Predicting Transcriptome of Escherichia coli from “Marker” Genes

View all posters

Maurice Ling, Chueh Loo Poh

Nanyang Technological University, Singapore

One of the fundamental hurdles in genetic engineering is to gauge the effects of transgenes to the native system. High-throughput transcriptome profiling, such as microarrays and RNA-seq, can only profile the effects of transgenes after the cloning process is completed. However, it will be handy to estimate the effects of transgene prior to cloning. Many studies had demonstrated that co-expressed genes are biologically significant and many tools had been developed to deduce pathways from co-expression data. As first instance, we present a correlation-based model for predicting the native transcriptome using expression values from 59 genes as markers.
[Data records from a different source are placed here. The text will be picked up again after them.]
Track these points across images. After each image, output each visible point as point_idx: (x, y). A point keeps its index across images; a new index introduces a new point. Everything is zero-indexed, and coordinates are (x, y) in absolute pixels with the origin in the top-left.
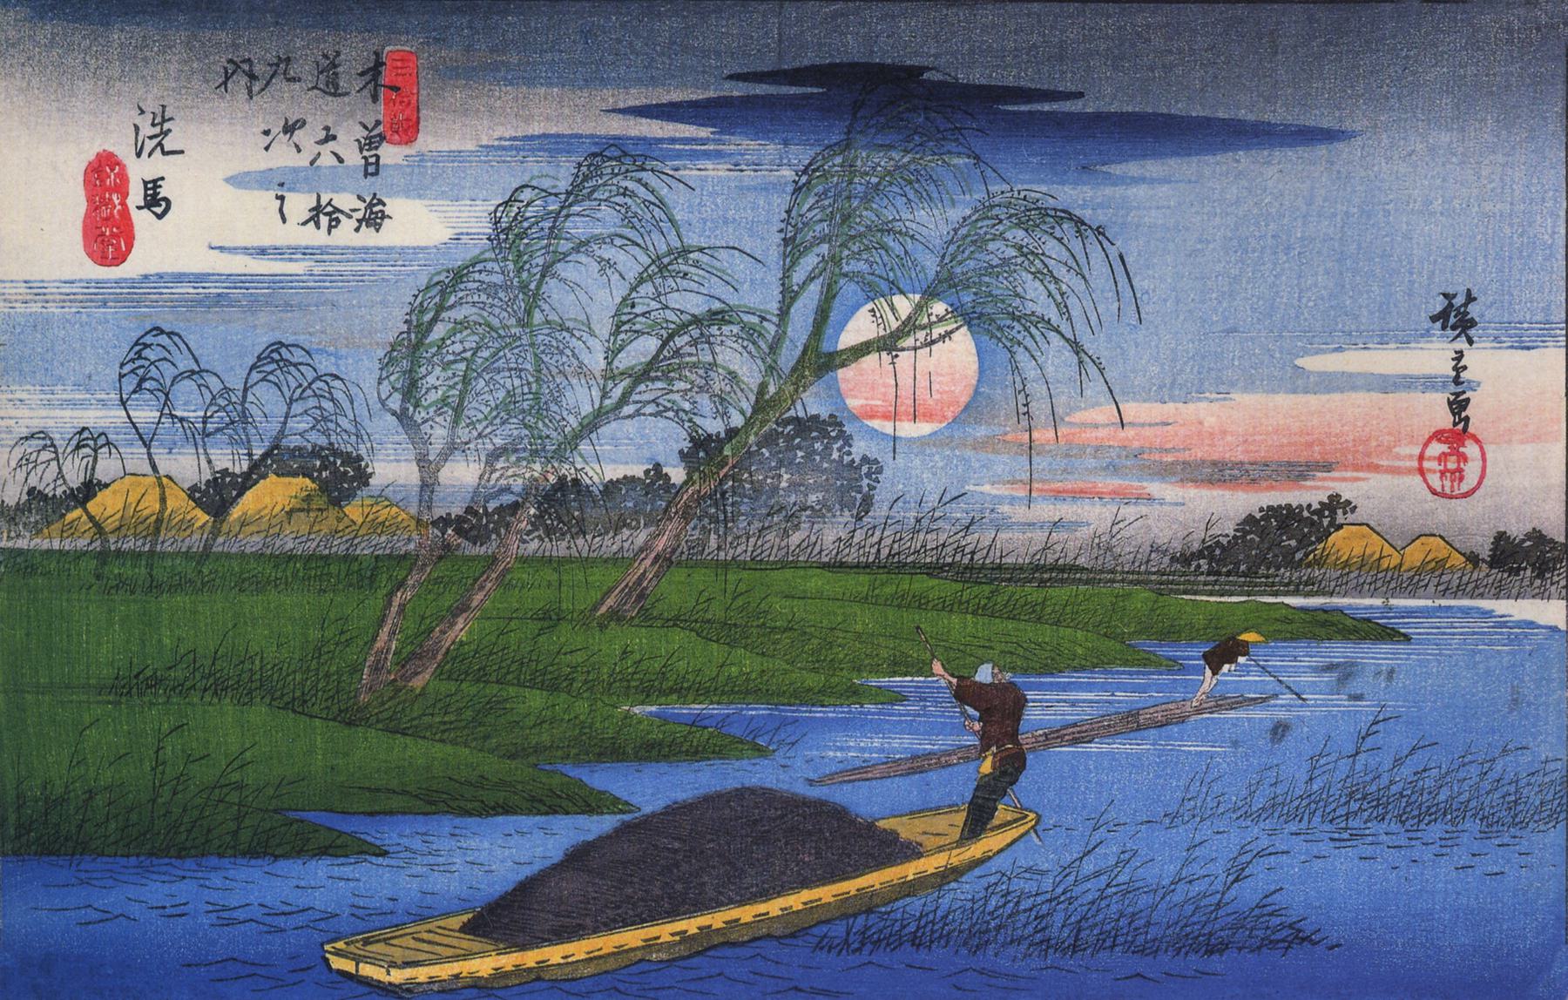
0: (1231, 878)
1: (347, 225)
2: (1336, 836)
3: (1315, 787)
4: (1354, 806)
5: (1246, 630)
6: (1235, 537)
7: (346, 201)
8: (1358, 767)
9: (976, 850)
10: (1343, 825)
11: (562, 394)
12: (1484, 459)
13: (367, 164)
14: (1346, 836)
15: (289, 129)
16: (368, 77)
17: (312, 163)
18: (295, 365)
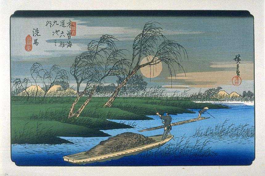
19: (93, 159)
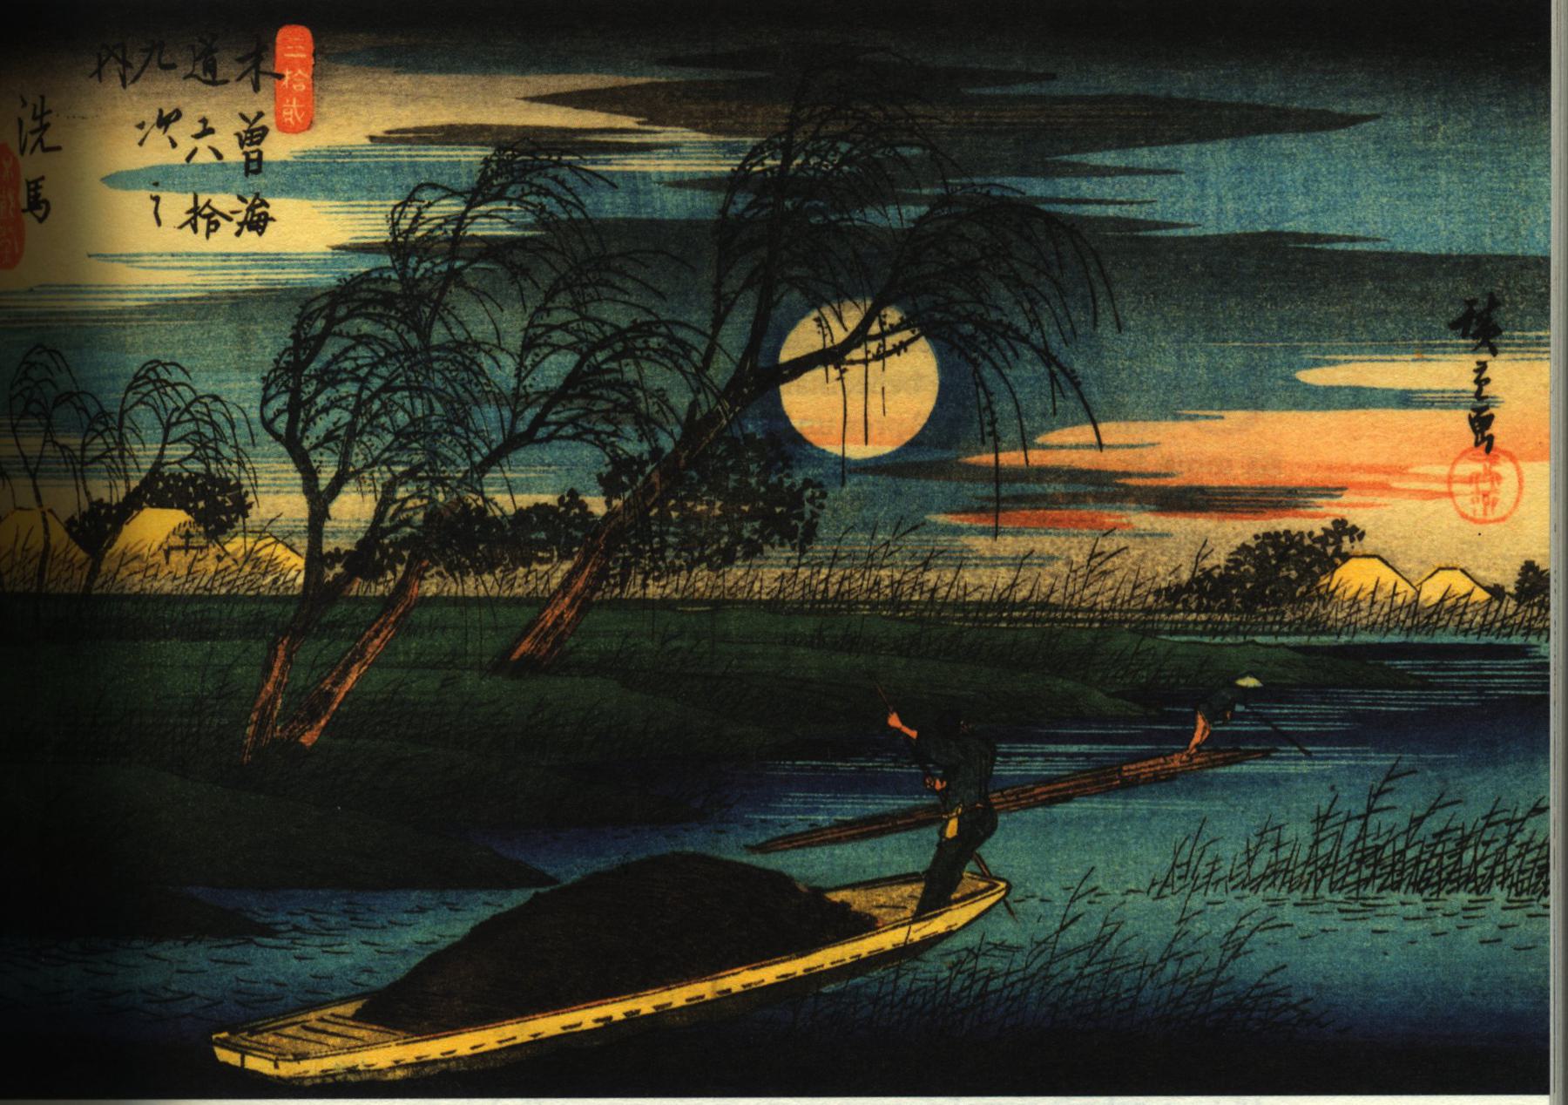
0: (1229, 953)
1: (227, 229)
2: (1345, 906)
3: (1321, 852)
4: (1366, 873)
5: (1243, 676)
6: (1227, 568)
7: (225, 202)
8: (1371, 828)
9: (938, 925)
10: (1354, 894)
11: (468, 414)
12: (1521, 481)
13: (248, 160)
14: (1357, 906)
15: (164, 122)
16: (248, 64)
17: (189, 159)
18: (173, 386)
19: (630, 1005)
This can be the basis for a model to estimate the effects of transgenes on the native system. The model was developed using a set of 605 microarrays across 40 different experiments. A linear regression model is calculated for each pair of genes to predict the expression of adjacent genes. Our analysis using pairs of probes detecting the same transcript suggests 19.2% intra-array variation. We developed a single-pass transcriptome predictor to predict expression values of the entire transcriptome using linear regression models. Evaluation on predictability was performed using microarrays that were not used for network development. Our results shows that gene-pairs intervened by 3 co-expressed genes (4 jumps in total) can be reliably predicted within 3 standard deviations using at least 30 different paths between the marker genes and the target genes to be predicted. Using a random set of 30 microarrays, our results demonstrated that the average error of predicted expression values to be within 3 standard deviations (29 out of 30 transcriptomes predicted; 96.7%) or within 40% (23 out of 30 transcriptomes predicted; 76.7%), inclusive of the intra-array variation. These results are promising and represent a first-draft of transcriptome prediction using a relatively small set of marker genes.